Could one argue that there’s something more than vaguely incestuous in an activity that literally asks young girls to charge the protection of their vaginas to their fathers? Absolutely. In a Nightline report on the ceremonies, the head pastor of the Living Stones Church, Ron Johnson, is seen offering a ring to his 12 year old daughter while saying, “This is just a reminder that keeping yourself pure is important. So you keep this on your finger and from this point you are married to the Lord and your father is your boyfriend.”

Why are people so concerned with protecting young girls from the kind of education that will enable them to make informed decisions about when, where and with whom THEY choose to have any form of sexual interaction? Well might we roll our eyes or laugh in outrage at the idea of Purity Balls, chocolate analogies and abstinence only education programs, but when it comes to girls and sexual expression, Australia isn’t exactly a zenith of progressive attitudes either.
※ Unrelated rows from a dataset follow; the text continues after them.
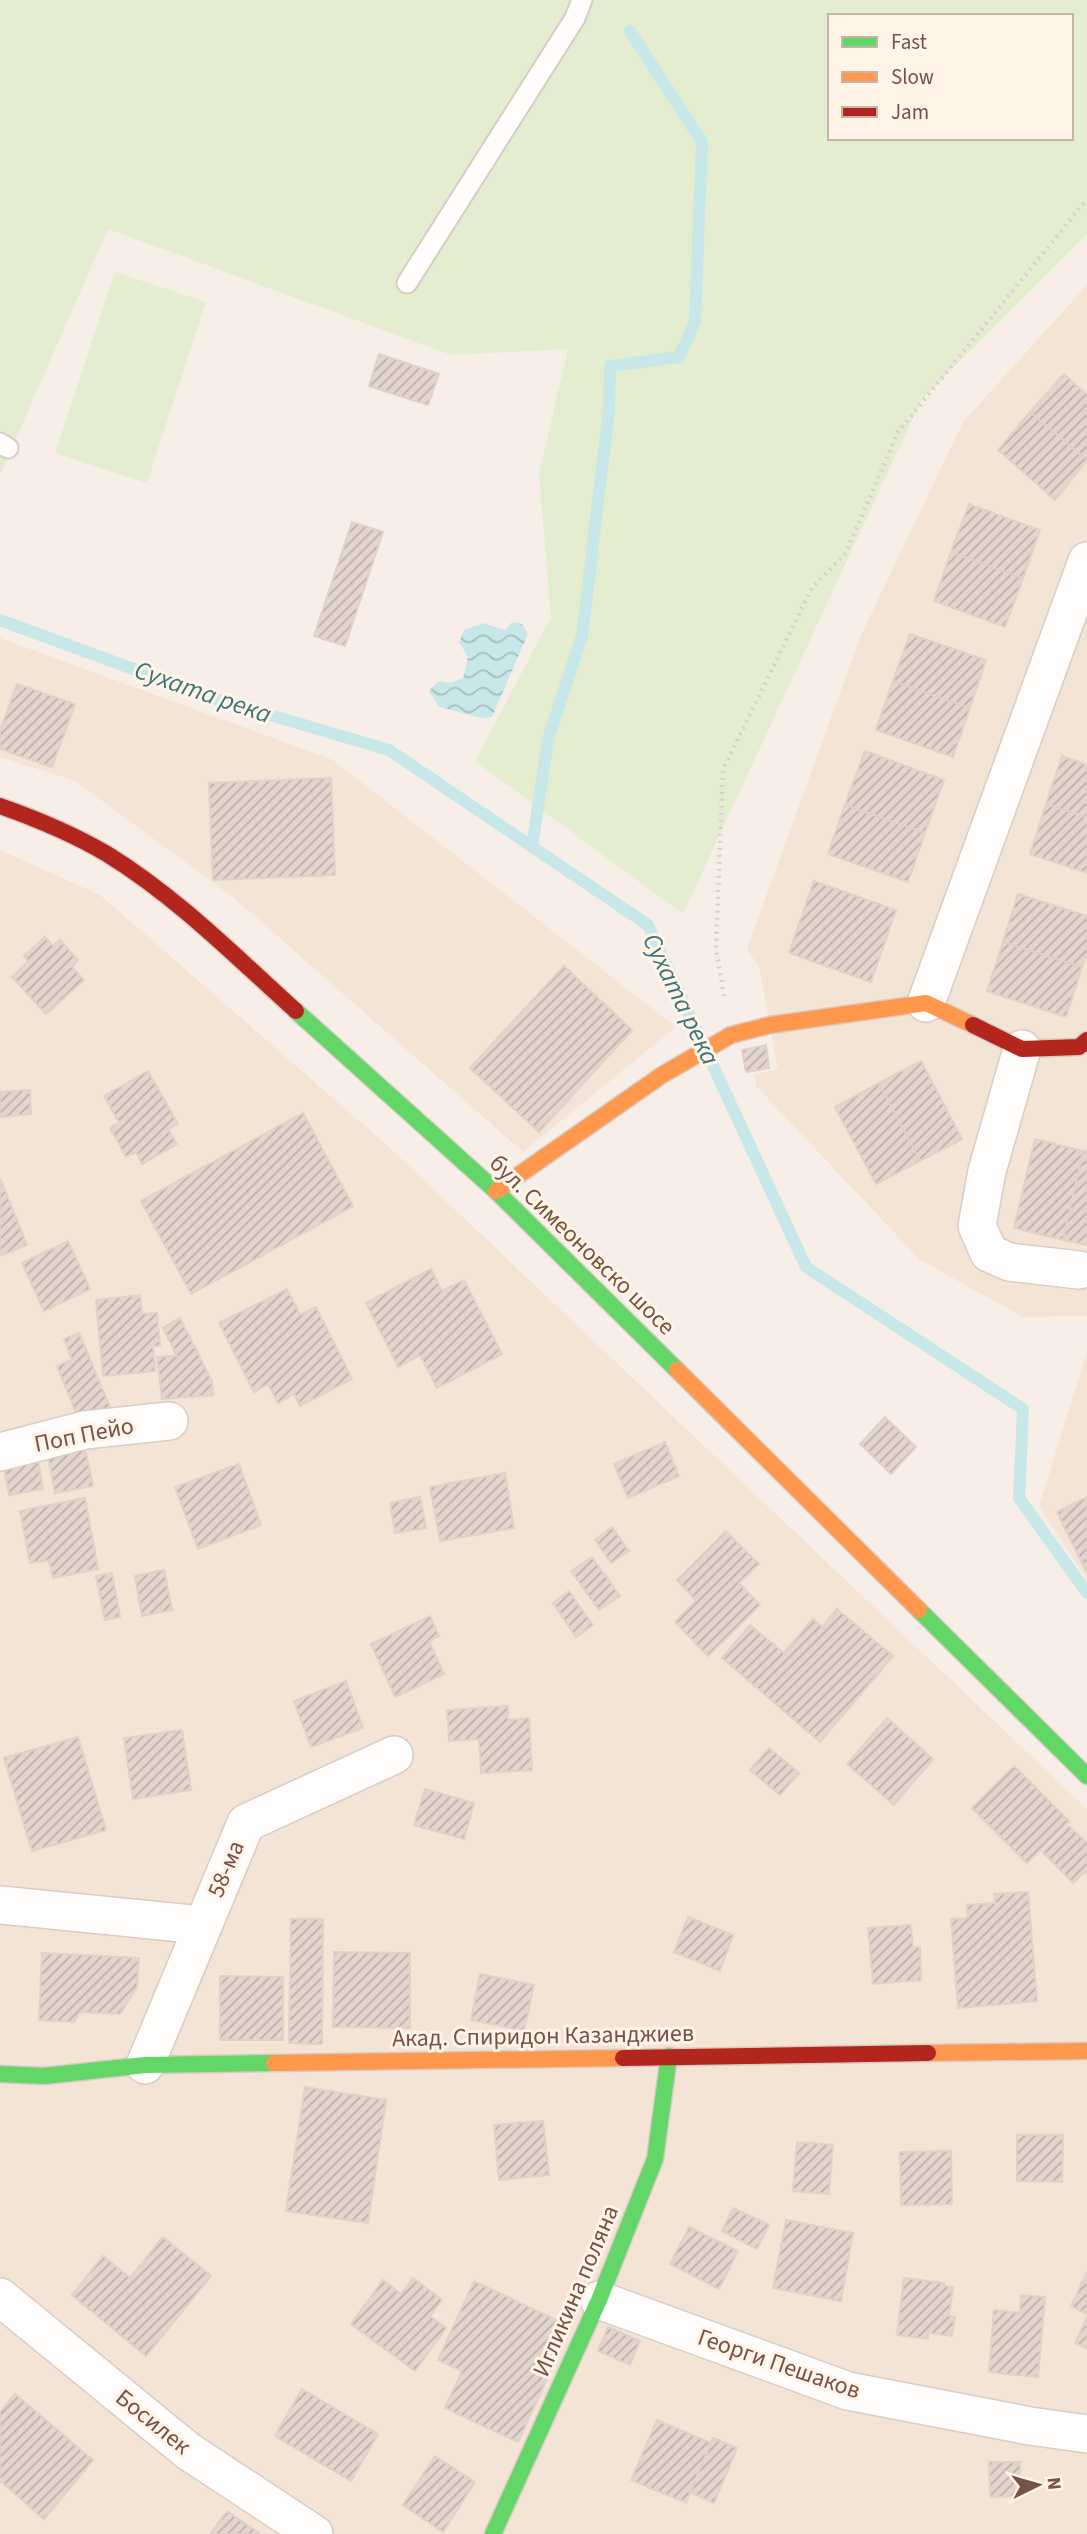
<svg xmlns="http://www.w3.org/2000/svg" width="1087" height="2534" font-family="'Source Sans 3',sans-serif">
<style>
.residential{fill:#f3e4d6}
.green{fill:#e4edd0;fill-rule:evenodd}
.water{fill:url(#water-waves)}
.lines{fill:none;stroke-linecap:round;stroke-linejoin:round}
.stream{stroke:#c7e7e8;stroke-width:12}
.building{fill:url(#building-hatch);stroke:#e0d1c9;stroke-width:2}
.lane-casing{stroke:#d8ccc5;stroke-width:23}
.street-casing{stroke:#d8ccc5;stroke-width:40}
.fast-casing{stroke:#d8cbc3;stroke-width:19}
.slow-casing{stroke:#d8cbc3;stroke-width:19}
.jam-casing{stroke:#d8cbc3;stroke-width:19}
.path{stroke:#dacfca;stroke-width:4.5;stroke-dasharray:2 5;stroke-linecap:butt}
.lane{stroke:#fefdfb;stroke-width:19}
.street{stroke:#fefdfb;stroke-width:37}
.fast{stroke:#63d668;stroke-width:16}
.slow{stroke:#ff974d;stroke-width:16}
.jam{stroke:#b3261e;stroke-width:16}
.labels{text-anchor:middle;dominant-baseline:central;stroke-width:6;stroke-linejoin:round;paint-order:stroke}
.street-label{font-size:24px;fill:#765346;stroke:#fff4e7}
.water-label{font-size:26px;font-style:italic;fill:#39767c;stroke:#fff4e7}
</style>
<defs>
<pattern id="water-waves" width="16" height="10" patternUnits="userSpaceOnUse" patternTransform="scale(1.75)"><rect width="16" height="10" fill="#c7e7e8"/><path d="M0 5q4-4 8 0t8 0" fill="none" stroke="#a6bebe"/></pattern>
<pattern id="building-hatch" width="6" height="6" patternUnits="userSpaceOnUse" patternTransform="scale(1.75)"><rect width="6" height="6" fill="#e4d6ce"/><path d="M-1 1l2-2M0 6l6-6M5 7l2-2" fill="none" stroke="#bdb0a9"/></pattern>
</defs>
<rect width="100%" height="100%" fill="#f7efe7"/>
<path class="residential" d="M1087,285V1316L1023,1317L920,1260L756,1086L755,1074L778,1069L759,967L747,949L861,635L963,422Z
M0,638L333,760L676,1027L523,1152L234,898L75,781L0,757Z
M0,850L100,895L388,1146L1087,1809V2534H0Z
M1087,1351V1580L1039,1506Z"/>
<path class="green" d="M0,0H1087V234L922,399L683,914L475,761L551,617L539,474L568,349L451,355L108,229L0,475ZM830,16H1071V138H830Z
M115,272L206,302L147,483L55,453Z"/>
<path class="water" d="M512,622L522,624L528,634L492,717L481,718L439,707L429,691L438,681L451,683L463,678L468,657L459,642L464,630L483,623L505,630Z"/>
<g class="lines">
<path class="stream" d="M0,620L212,698L389,750L648,925L806,1267L1023,1409L1019,1498L1087,1593
M532,847L548,739L582,636L609,409L610,366L679,357L695,322L702,142L630,31"/>
</g>
<path class="building" d="M379,354L439,374L428,405L369,386Z
M1064,374L1087,395V460L1030,412Z
M1030,412L1087,460L1055,500L998,450Z
M969,504L1040,530L1023,578L951,552Z
M352,522L383,532L345,646L314,636Z
M951,552L1023,578L1005,627L934,601Z
M910,634L986,660L970,708L893,681Z
M893,681L970,708L953,757L876,730Z
M17,684L75,704L52,767L0,749V731Z
M865,751L944,780L925,833L845,805Z
M1062,756L1087,765V817L1046,804Z
M331,778L335,875L213,880L209,783Z
M1046,804L1087,817V873L1030,854Z
M845,805L925,833L908,882L828,854Z
M814,881L896,910L871,982L789,953Z
M1018,894L1087,916V953L1082,967L1003,942Z
M45,937L53,946L60,940L78,960L72,967L84,980L46,1014L12,977L28,961L24,956Z
M1003,942L1082,967L1066,1017L987,991Z
M564,966L632,1030L539,1132L470,1068Z
M766,1045L769,1068L746,1072L742,1050Z
M921,1061L962,1139L920,1161L879,1083Z
M148,1071L178,1124L168,1129L177,1144L142,1164L136,1152L126,1157L110,1128L119,1122L104,1096Z
M879,1083L920,1161L876,1184L835,1107Z
M30,1090L31,1114L0,1117V1092Z
M303,1113L353,1206L191,1294L141,1201Z
M1035,1139L1083,1151L1063,1240L1014,1228Z
M1083,1151H1087V1245L1063,1240Z
M0,1178L27,1245L0,1256Z
M68,1241L90,1289L44,1311L22,1263Z
M431,1269L442,1291L464,1280L502,1354L437,1388L420,1355L398,1367L366,1303Z
M287,1289L300,1315L316,1307L352,1379L300,1406L294,1394L278,1403L268,1384L254,1392L219,1323Z
M140,1295L142,1314L157,1313L160,1346H153L155,1371L103,1376L96,1300Z
M180,1318L212,1381L213,1395L162,1399L157,1357L177,1356L163,1328Z
M79,1333L110,1407L79,1420L57,1366L72,1360L64,1339Z
M885,1417L916,1447L891,1474L860,1444Z
M665,1442L679,1476L628,1498L614,1464Z
M84,1443L93,1486L55,1493L47,1450Z
M37,1455L43,1489L9,1495L3,1462Z
M239,1464L261,1525L198,1549L175,1487Z
M505,1473L514,1528L440,1541L430,1487Z
M420,1497L426,1528L395,1533L390,1503Z
M1087,1497V1573L1057,1512Z
M85,1498L98,1569L53,1578L49,1560L30,1563L20,1511Z
M612,1527L629,1551L611,1563L595,1540Z
M726,1531L759,1564L739,1583L760,1605L708,1656L675,1622L696,1601L677,1580Z
M592,1557L620,1596L599,1610L571,1571Z
M164,1570L172,1610L142,1616L135,1576Z
M112,1573L120,1617L105,1620L96,1576Z
M569,1591L593,1625L576,1637L553,1603Z
M837,1609L893,1656L820,1742L722,1658L750,1625L784,1653L813,1619L822,1627Z
M430,1616L439,1636L429,1641L444,1674L395,1697L371,1644Z
M346,1681L363,1728L311,1747L294,1701Z
M508,1706V1720L529,1718L532,1770L481,1773L479,1739L449,1741L447,1710Z
M887,1718L933,1759L894,1805L847,1764Z
M182,1730L191,1790L133,1799L124,1738Z
M78,1737L106,1830L32,1851L4,1758Z
M769,1748L799,1773L780,1795L750,1770Z
M1014,1766L1069,1821L1027,1863L972,1808Z
M425,1789L474,1803L464,1839L414,1825Z
M1069,1826L1087,1843V1873L1085,1871L1073,1883L1043,1852Z
M1028,1892L1037,2001L958,2008L951,1919L968,1918L967,1905L995,1903L994,1894Z
M688,1917L733,1935L720,1971L674,1952Z
M291,1919H323L322,2044L289,2043Z
M911,1925L913,1948L920,1947L921,1980L873,1984L868,1928Z
M334,1952L410,1953V2028L333,2027Z
M42,1953L139,1958L137,1987L120,2014L80,2012L74,2022L39,2020Z
M480,1974L534,1985L524,2031L471,2020Z
M220,1976L283,1977V2040H220Z
M305,2087L386,2100L368,2223L286,2211Z
M543,2121L549,2175L499,2180L494,2125Z
M1017,2135H1063L1062,2182L1017,2181Z
M797,2142L833,2145L829,2194L793,2191Z
M951,2151L952,2204L901,2205L900,2152Z
M733,2208L769,2225L757,2249L722,2231Z
M786,2220L853,2233L841,2301L773,2288Z
M689,2227L738,2251L719,2289L670,2264Z
M163,2237L211,2276L146,2356L72,2295L103,2256L130,2278Z
M1087,2272V2314L1071,2306Z
M413,2278L442,2300L430,2316L446,2328L415,2371L351,2324L383,2280L401,2294Z
M904,2278L944,2283V2286L953,2287L949,2316L955,2317L952,2336L929,2333L928,2339L897,2335Z
M474,2281L571,2327L518,2442L445,2408L462,2371L438,2360Z
M1021,2295L1045,2297L1038,2377L989,2372L994,2310L1020,2313Z
M1087,2317V2349L1075,2343Z
M608,2327L640,2341L630,2365L598,2351Z
M302,2389L378,2434L351,2481L275,2436Z
M15,2394L93,2460L44,2519L0,2481V2412Z
M657,2420L711,2443L686,2503L631,2480Z
M713,2438L737,2448L714,2503L690,2492Z
M435,2456L475,2482L443,2532L403,2505Z
M989,2462H1020V2496L990,2497Z
M227,2511L259,2533L258,2534H210Z"/>
<g class="lines">
<g class="lane-casing">
<path id="lane" d="M407,283L575,18L582,0
M0,443L8,448"/>
</g>
<g class="street-casing">
<path id="street" d="M926,1003L1087,561
M1022,1049L987,1171L977,1226L989,1253L1009,1262L1079,1270
M0,1452L85,1430L169,1421
M0,1905L202,1925
M145,2065L246,1823L394,1755
M0,2297L188,2451L314,2534
M599,2300L848,2391L1030,2426L1087,2434"/>
</g>
<g class="fast-casing">
<path id="fast" d="M296,1011L496,1191L677,1370
M919,1610L1087,1776
M0,2074L44,2076L145,2065L274,2063
M493,2534L599,2300L655,2159L669,2056"/>
</g>
<g class="slow-casing">
<path id="slow" d="M496,1191L662,1075L731,1035L770,1025L926,1003L973,1025
M677,1370L919,1610
M928,2053L1087,2051
M274,2063L623,2058"/>
</g>
<g class="jam-casing">
<path id="jam" d="M0,806C37,819 73,834 107,854C177,897 235,956 296,1011
M973,1025L1022,1049L1079,1047L1087,1040
M623,2058L928,2053"/>
</g>
<path class="path" d="M724,996L716,949L723,769L813,586L845,554L898,432L1087,199"/>
<use href="#lane" class="lane"/>
<use href="#street" class="street"/>
<use href="#fast" class="fast"/>
<use href="#slow" class="slow"/>
<use href="#jam" class="jam"/>
</g>
<g class="labels">
<g class="street-label">
<text transform="translate(582 1245) rotate(44)">бул. Симеоновско шосе</text>
<text transform="translate(84 1435) rotate(-11)">Поп Пейо</text>
<text transform="translate(226 1869) rotate(-67)">58-ма</text>
<text transform="translate(543 2036) rotate(-1)">Акад. Спиридон Казанджиев</text>
<text transform="translate(576 2291) rotate(-67)">Игликина поляна</text>
<text transform="translate(779 2364) rotate(19)">Георги Пешаков</text>
<text transform="translate(153 2422) rotate(39)">Босилек</text>
</g>
<g class="water-label">
<text transform="translate(203 692) rotate(19)">Сухата река</text>
<text transform="translate(681 999) rotate(64)">Сухата река</text>
</g>
</g>
<rect x="828" y="14" width="245" height="126" fill="#fff4e7" stroke="#c8b4a7" stroke-width="2"/>
<rect x="842" y="37" width="35" height="10" fill="#63d668" stroke="#c8b4a7" stroke-width="2"/>
<text x="891" y="49" font-size="21" fill="#765346">Fast</text>
<rect x="842" y="72" width="35" height="10" fill="#ff974d" stroke="#c8b4a7" stroke-width="2"/>
<text x="891" y="84" font-size="21" fill="#765346">Slow</text>
<rect x="842" y="107" width="35" height="10" fill="#b3261e" stroke="#c8b4a7" stroke-width="2"/>
<text x="891" y="119" font-size="21" fill="#765346">Jam</text>
<g transform="translate(1038 2485) rotate(85)" stroke="#fff4e7" stroke-width="5" paint-order="stroke">
<path d="M0-5L12 26L0 18L-12 26Z" fill="#765346"/>
<text y="-10" font-size="19" font-weight="bold" text-anchor="middle" fill="#765346">N</text>
</g>
</svg>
Across all manner of platforms, Australian women continue to be reminded of our responsibility to dress modestly in order to avoid assault; to behave modestly in order to avoid sluttery; to live modestly in order to avoid unhappiness; and to maintain modest expectations in order to avoid selfishness. Young girls are slut shamed regularly, while young boys enjoy the same luxuries of double standards that their fathers enjoyed a generation before them. We might not believe that sex makes girls dirty in quite the same way and we might not have men around the country lining up to ‘marry’ their daughters, but we are a long way from truly respecting the sexual agency of girls and women in this country.

Sex doesn’t harm women, young or old. What harms them are the patriarchal notions of purity that keep them sexually uneducated, afraid and oppressed. When it comes to understanding how to approach female sexuality, we could all stand to learn a few lessons - starting with the one that refuses to position women as objects that instantly begin to depreciate with value the moment you open up the box.